**RECORDS FOR THE EXERCISE**
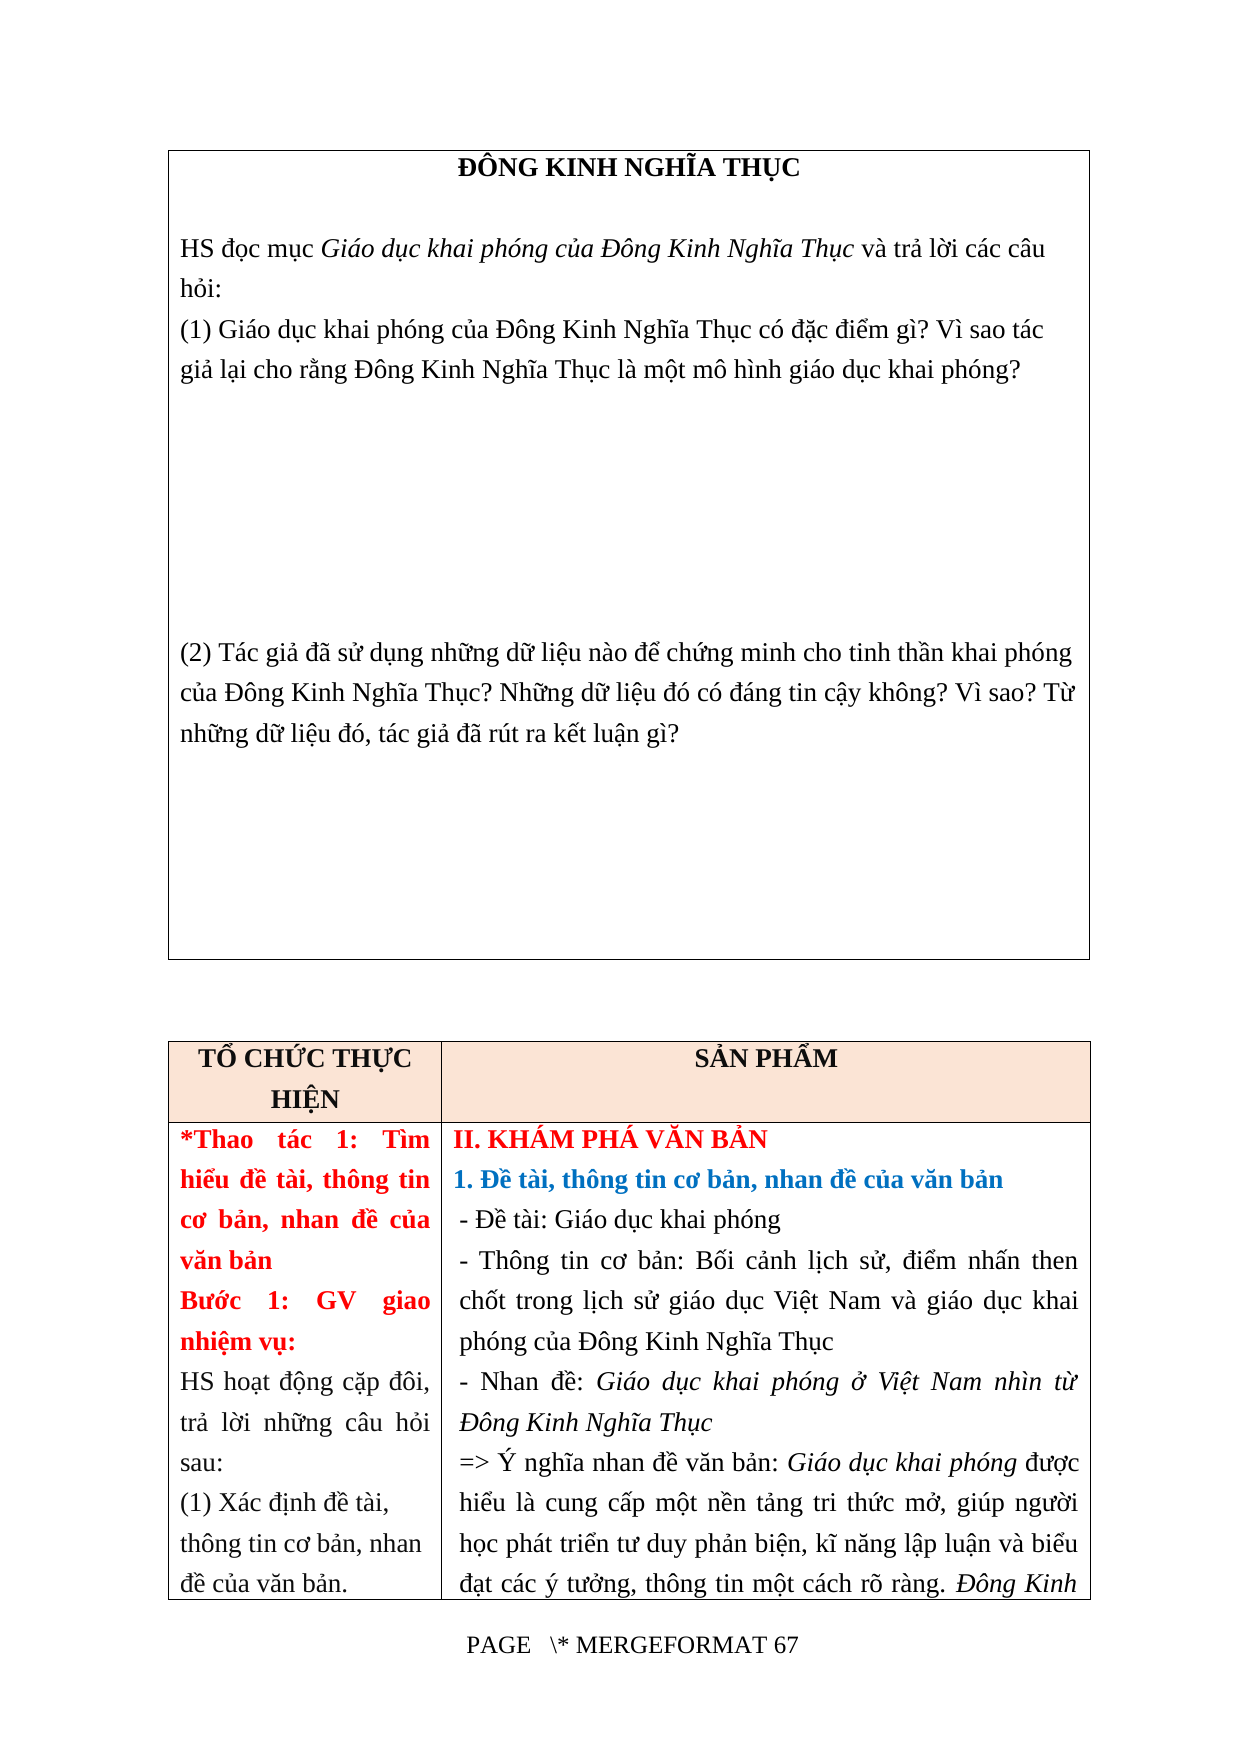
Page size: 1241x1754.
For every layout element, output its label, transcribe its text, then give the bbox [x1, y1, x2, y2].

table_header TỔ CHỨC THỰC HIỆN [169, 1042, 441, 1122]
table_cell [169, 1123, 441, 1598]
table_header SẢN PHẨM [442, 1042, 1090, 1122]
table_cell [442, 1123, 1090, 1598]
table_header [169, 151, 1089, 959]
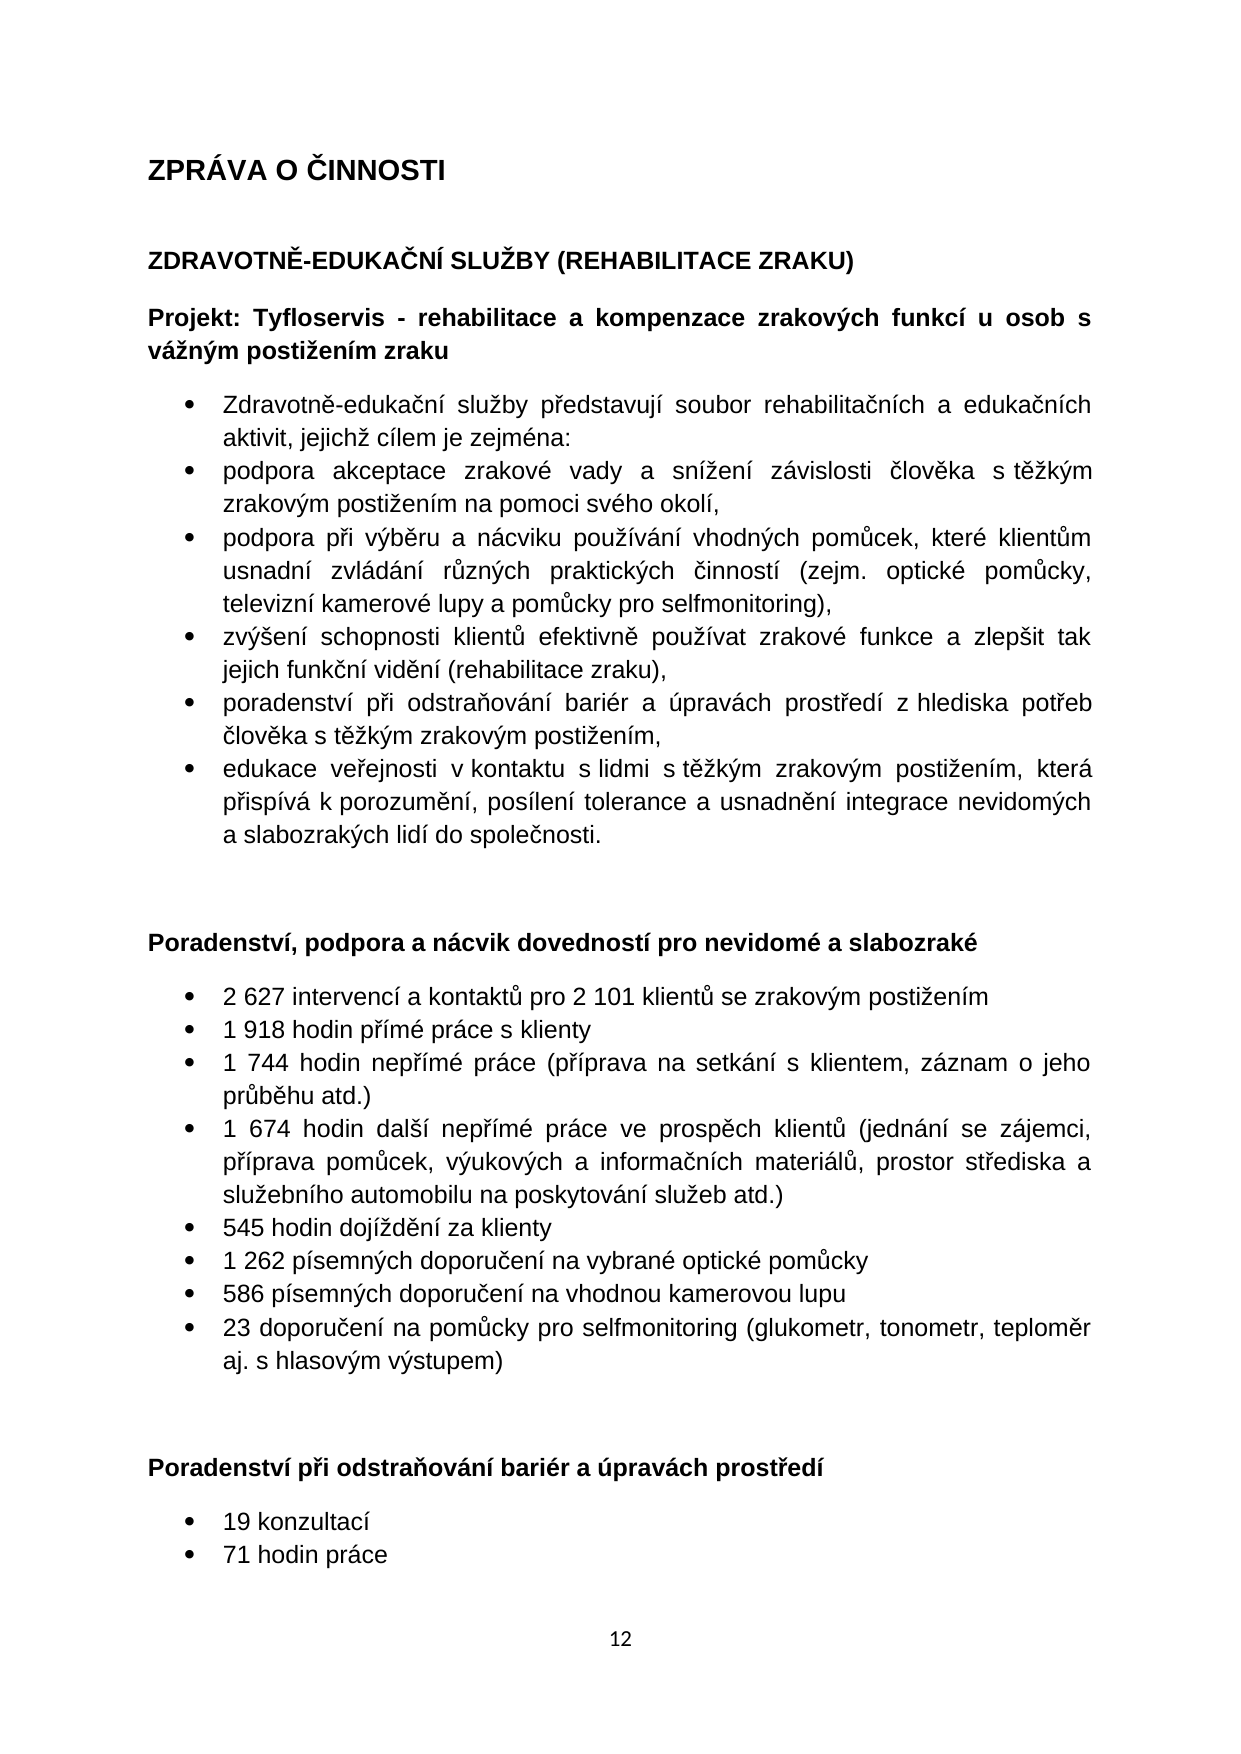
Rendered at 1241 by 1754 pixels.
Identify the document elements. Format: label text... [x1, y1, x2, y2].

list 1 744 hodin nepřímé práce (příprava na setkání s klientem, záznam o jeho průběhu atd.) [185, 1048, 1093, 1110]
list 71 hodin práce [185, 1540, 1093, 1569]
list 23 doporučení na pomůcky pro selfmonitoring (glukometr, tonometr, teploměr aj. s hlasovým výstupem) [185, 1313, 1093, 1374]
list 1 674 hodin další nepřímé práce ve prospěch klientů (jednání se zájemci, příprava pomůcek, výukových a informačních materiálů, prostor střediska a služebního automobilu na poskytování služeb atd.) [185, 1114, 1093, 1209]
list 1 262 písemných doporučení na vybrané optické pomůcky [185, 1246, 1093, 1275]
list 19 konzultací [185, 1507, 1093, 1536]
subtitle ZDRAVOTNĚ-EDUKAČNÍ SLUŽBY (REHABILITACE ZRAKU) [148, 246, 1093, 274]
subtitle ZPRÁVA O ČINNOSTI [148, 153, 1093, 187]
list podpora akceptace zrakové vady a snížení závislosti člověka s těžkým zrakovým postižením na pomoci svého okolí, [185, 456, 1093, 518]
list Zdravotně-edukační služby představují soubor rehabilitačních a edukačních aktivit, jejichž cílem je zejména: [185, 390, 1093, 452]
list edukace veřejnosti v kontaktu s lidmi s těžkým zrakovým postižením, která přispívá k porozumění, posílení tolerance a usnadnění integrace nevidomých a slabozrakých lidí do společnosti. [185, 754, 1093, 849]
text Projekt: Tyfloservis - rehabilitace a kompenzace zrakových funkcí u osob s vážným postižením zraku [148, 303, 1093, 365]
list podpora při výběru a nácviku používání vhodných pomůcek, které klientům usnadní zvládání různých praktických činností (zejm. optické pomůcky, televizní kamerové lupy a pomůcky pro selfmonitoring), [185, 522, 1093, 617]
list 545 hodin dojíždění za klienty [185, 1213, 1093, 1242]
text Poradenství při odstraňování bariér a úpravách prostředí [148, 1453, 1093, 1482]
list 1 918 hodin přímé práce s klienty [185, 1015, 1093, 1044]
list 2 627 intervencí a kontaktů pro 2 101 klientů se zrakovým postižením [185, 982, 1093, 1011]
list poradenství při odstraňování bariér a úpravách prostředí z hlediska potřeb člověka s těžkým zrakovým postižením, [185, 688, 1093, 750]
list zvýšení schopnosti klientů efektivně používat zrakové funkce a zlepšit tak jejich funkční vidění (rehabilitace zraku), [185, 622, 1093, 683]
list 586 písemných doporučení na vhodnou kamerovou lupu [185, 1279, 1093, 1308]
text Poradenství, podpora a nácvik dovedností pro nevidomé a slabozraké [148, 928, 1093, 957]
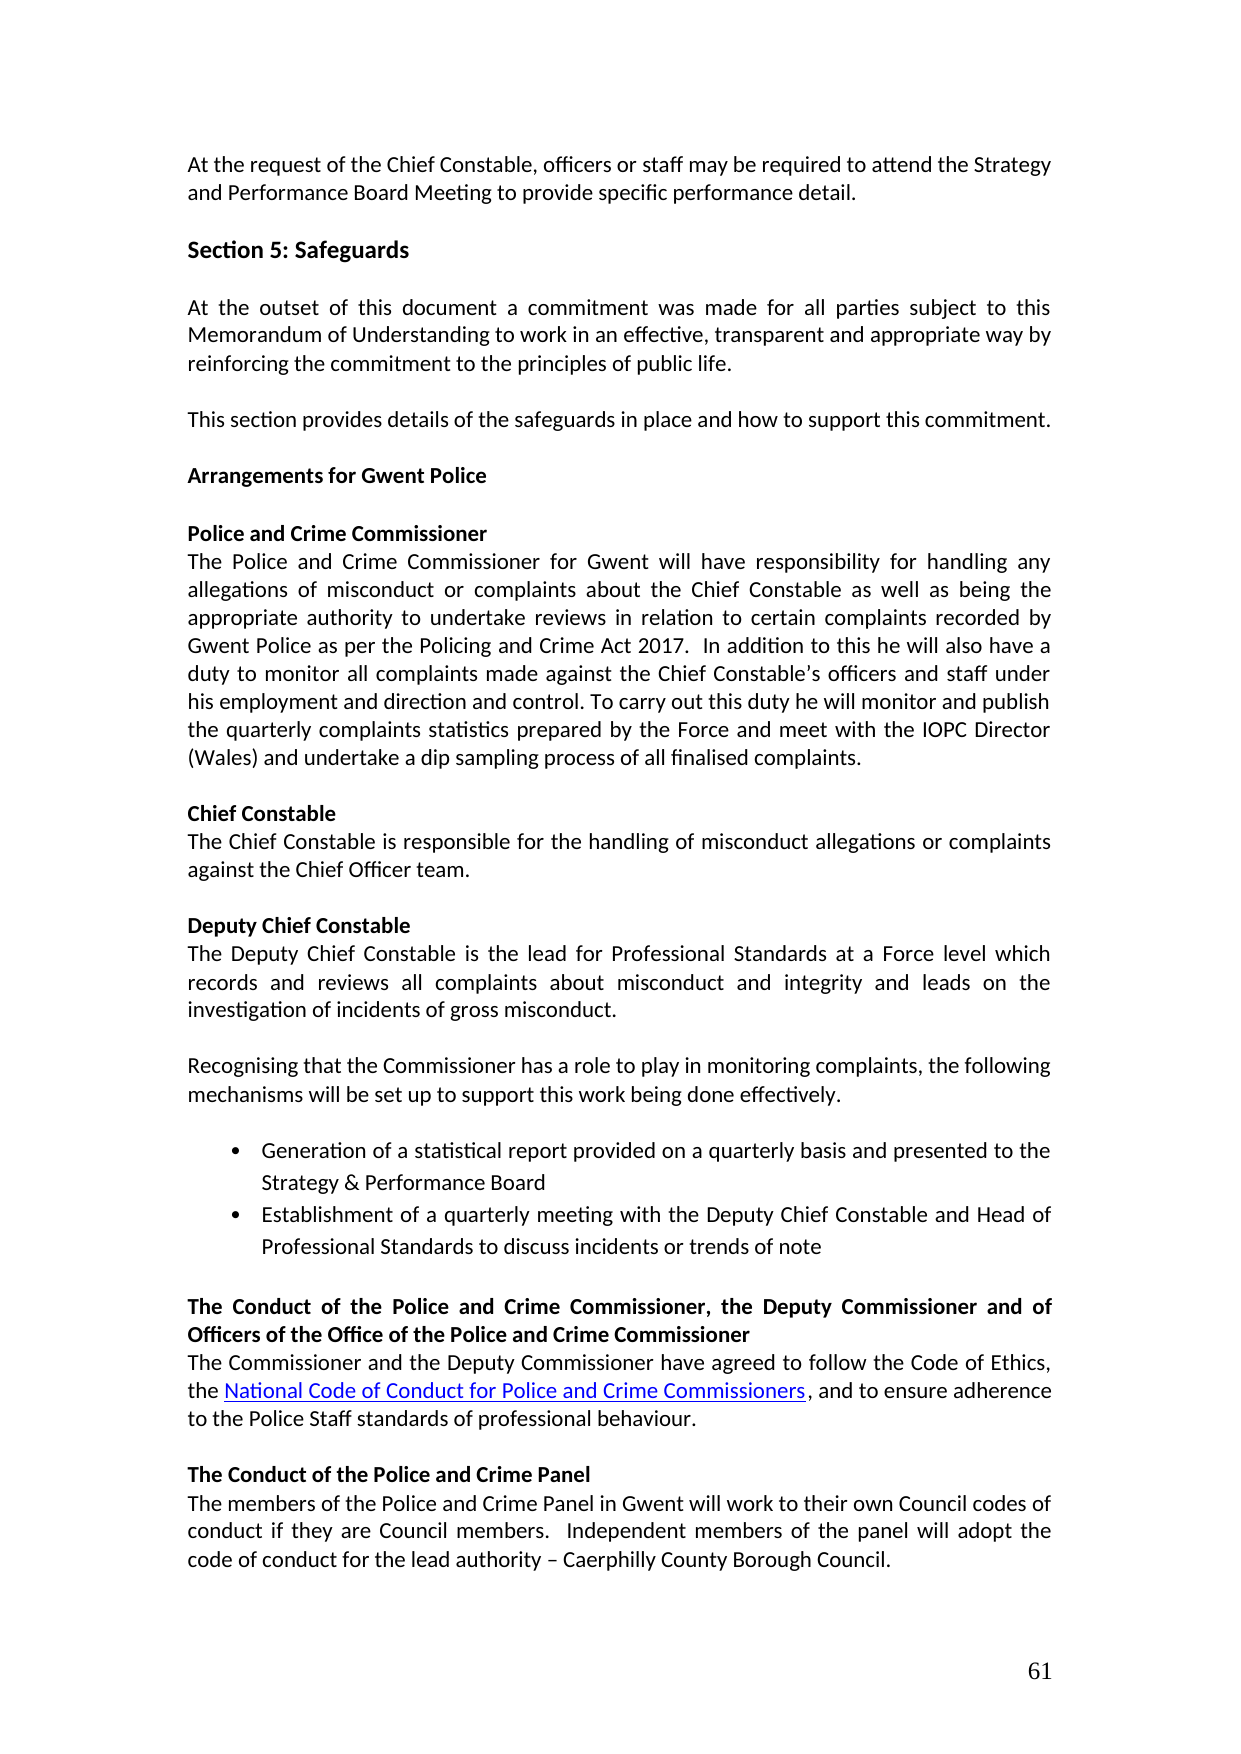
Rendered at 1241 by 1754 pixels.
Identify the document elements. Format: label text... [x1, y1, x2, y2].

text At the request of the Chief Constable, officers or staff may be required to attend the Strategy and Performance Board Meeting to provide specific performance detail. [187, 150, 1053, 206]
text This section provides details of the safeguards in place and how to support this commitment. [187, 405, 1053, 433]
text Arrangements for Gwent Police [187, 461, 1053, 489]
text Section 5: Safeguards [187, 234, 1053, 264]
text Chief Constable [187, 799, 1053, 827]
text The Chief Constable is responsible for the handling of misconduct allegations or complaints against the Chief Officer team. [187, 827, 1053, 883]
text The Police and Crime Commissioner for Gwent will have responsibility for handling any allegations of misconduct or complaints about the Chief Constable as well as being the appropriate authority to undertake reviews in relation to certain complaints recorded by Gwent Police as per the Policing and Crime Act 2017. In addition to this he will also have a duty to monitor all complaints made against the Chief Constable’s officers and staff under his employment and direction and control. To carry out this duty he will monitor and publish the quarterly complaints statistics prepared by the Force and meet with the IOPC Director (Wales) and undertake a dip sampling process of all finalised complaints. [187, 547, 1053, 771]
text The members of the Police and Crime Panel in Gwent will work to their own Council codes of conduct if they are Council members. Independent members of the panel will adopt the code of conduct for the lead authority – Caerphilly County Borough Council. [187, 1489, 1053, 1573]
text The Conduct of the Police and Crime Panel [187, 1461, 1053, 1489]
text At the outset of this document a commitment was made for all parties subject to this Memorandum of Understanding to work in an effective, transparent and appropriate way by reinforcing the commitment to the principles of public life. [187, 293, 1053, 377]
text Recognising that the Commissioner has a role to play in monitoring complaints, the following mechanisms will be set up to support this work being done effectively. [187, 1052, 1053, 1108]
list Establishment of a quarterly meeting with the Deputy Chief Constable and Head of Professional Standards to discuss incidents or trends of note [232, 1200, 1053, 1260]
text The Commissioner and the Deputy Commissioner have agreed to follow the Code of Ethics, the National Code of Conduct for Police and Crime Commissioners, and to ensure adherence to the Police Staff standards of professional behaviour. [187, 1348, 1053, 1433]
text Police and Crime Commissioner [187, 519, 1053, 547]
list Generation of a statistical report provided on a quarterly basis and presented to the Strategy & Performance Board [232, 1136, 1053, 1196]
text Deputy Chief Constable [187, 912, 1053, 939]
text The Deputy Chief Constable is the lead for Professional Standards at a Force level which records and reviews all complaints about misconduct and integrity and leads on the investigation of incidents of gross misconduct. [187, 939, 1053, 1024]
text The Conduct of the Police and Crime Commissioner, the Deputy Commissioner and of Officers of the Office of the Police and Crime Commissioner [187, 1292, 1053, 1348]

**EXERCISE DIRECTIONS**
Return the entries verbatim without images.

**RESULT OF THE TASK**
Page size: 1241x1754.
For every layout element, output its label, transcribe its text, then give the bbox [x1, y1, x2, y2].

table_header TỔ CHỨC THỰC HIỆN [169, 1042, 441, 1122]
table_cell [169, 1123, 441, 1598]
table_header SẢN PHẨM [442, 1042, 1090, 1122]
table_cell [442, 1123, 1090, 1598]
table_header [169, 151, 1089, 959]
Rendered at 1241 by 1754 pixels.
Identify the document elements. Format: label text... [x1, y1, x2, y2].

list 1 744 hodin nepřímé práce (příprava na setkání s klientem, záznam o jeho průběhu atd.) [185, 1048, 1093, 1110]
list 71 hodin práce [185, 1540, 1093, 1569]
list 23 doporučení na pomůcky pro selfmonitoring (glukometr, tonometr, teploměr aj. s hlasovým výstupem) [185, 1313, 1093, 1374]
list 1 674 hodin další nepřímé práce ve prospěch klientů (jednání se zájemci, příprava pomůcek, výukových a informačních materiálů, prostor střediska a služebního automobilu na poskytování služeb atd.) [185, 1114, 1093, 1209]
list 1 262 písemných doporučení na vybrané optické pomůcky [185, 1246, 1093, 1275]
list 19 konzultací [185, 1507, 1093, 1536]
subtitle ZDRAVOTNĚ-EDUKAČNÍ SLUŽBY (REHABILITACE ZRAKU) [148, 246, 1093, 274]
subtitle ZPRÁVA O ČINNOSTI [148, 153, 1093, 187]
list podpora akceptace zrakové vady a snížení závislosti člověka s těžkým zrakovým postižením na pomoci svého okolí, [185, 456, 1093, 518]
list Zdravotně-edukační služby představují soubor rehabilitačních a edukačních aktivit, jejichž cílem je zejména: [185, 390, 1093, 452]
list edukace veřejnosti v kontaktu s lidmi s těžkým zrakovým postižením, která přispívá k porozumění, posílení tolerance a usnadnění integrace nevidomých a slabozrakých lidí do společnosti. [185, 754, 1093, 849]
text Projekt: Tyfloservis - rehabilitace a kompenzace zrakových funkcí u osob s vážným postižením zraku [148, 303, 1093, 365]
list podpora při výběru a nácviku používání vhodných pomůcek, které klientům usnadní zvládání různých praktických činností (zejm. optické pomůcky, televizní kamerové lupy a pomůcky pro selfmonitoring), [185, 522, 1093, 617]
list 545 hodin dojíždění za klienty [185, 1213, 1093, 1242]
text Poradenství při odstraňování bariér a úpravách prostředí [148, 1453, 1093, 1482]
list 1 918 hodin přímé práce s klienty [185, 1015, 1093, 1044]
list 2 627 intervencí a kontaktů pro 2 101 klientů se zrakovým postižením [185, 982, 1093, 1011]
list poradenství při odstraňování bariér a úpravách prostředí z hlediska potřeb člověka s těžkým zrakovým postižením, [185, 688, 1093, 750]
list zvýšení schopnosti klientů efektivně používat zrakové funkce a zlepšit tak jejich funkční vidění (rehabilitace zraku), [185, 622, 1093, 683]
list 586 písemných doporučení na vhodnou kamerovou lupu [185, 1279, 1093, 1308]
text Poradenství, podpora a nácvik dovedností pro nevidomé a slabozraké [148, 928, 1093, 957]
Rendered at 1241 by 1754 pixels.
Identify the document elements. Format: label text... [x1, y1, x2, y2].

text At the request of the Chief Constable, officers or staff may be required to attend the Strategy and Performance Board Meeting to provide specific performance detail. [187, 150, 1053, 206]
text This section provides details of the safeguards in place and how to support this commitment. [187, 405, 1053, 433]
text Arrangements for Gwent Police [187, 461, 1053, 489]
text Section 5: Safeguards [187, 234, 1053, 264]
text Chief Constable [187, 799, 1053, 827]
text The Chief Constable is responsible for the handling of misconduct allegations or complaints against the Chief Officer team. [187, 827, 1053, 883]
text The Police and Crime Commissioner for Gwent will have responsibility for handling any allegations of misconduct or complaints about the Chief Constable as well as being the appropriate authority to undertake reviews in relation to certain complaints recorded by Gwent Police as per the Policing and Crime Act 2017. In addition to this he will also have a duty to monitor all complaints made against the Chief Constable’s officers and staff under his employment and direction and control. To carry out this duty he will monitor and publish the quarterly complaints statistics prepared by the Force and meet with the IOPC Director (Wales) and undertake a dip sampling process of all finalised complaints. [187, 547, 1053, 771]
text The members of the Police and Crime Panel in Gwent will work to their own Council codes of conduct if they are Council members. Independent members of the panel will adopt the code of conduct for the lead authority – Caerphilly County Borough Council. [187, 1489, 1053, 1573]
text The Conduct of the Police and Crime Panel [187, 1461, 1053, 1489]
text At the outset of this document a commitment was made for all parties subject to this Memorandum of Understanding to work in an effective, transparent and appropriate way by reinforcing the commitment to the principles of public life. [187, 293, 1053, 377]
text Recognising that the Commissioner has a role to play in monitoring complaints, the following mechanisms will be set up to support this work being done effectively. [187, 1052, 1053, 1108]
list Establishment of a quarterly meeting with the Deputy Chief Constable and Head of Professional Standards to discuss incidents or trends of note [232, 1200, 1053, 1260]
text The Commissioner and the Deputy Commissioner have agreed to follow the Code of Ethics, the National Code of Conduct for Police and Crime Commissioners, and to ensure adherence to the Police Staff standards of professional behaviour. [187, 1348, 1053, 1433]
text Police and Crime Commissioner [187, 519, 1053, 547]
list Generation of a statistical report provided on a quarterly basis and presented to the Strategy & Performance Board [232, 1136, 1053, 1196]
text Deputy Chief Constable [187, 912, 1053, 939]
text The Deputy Chief Constable is the lead for Professional Standards at a Force level which records and reviews all complaints about misconduct and integrity and leads on the investigation of incidents of gross misconduct. [187, 939, 1053, 1024]
text The Conduct of the Police and Crime Commissioner, the Deputy Commissioner and of Officers of the Office of the Police and Crime Commissioner [187, 1292, 1053, 1348]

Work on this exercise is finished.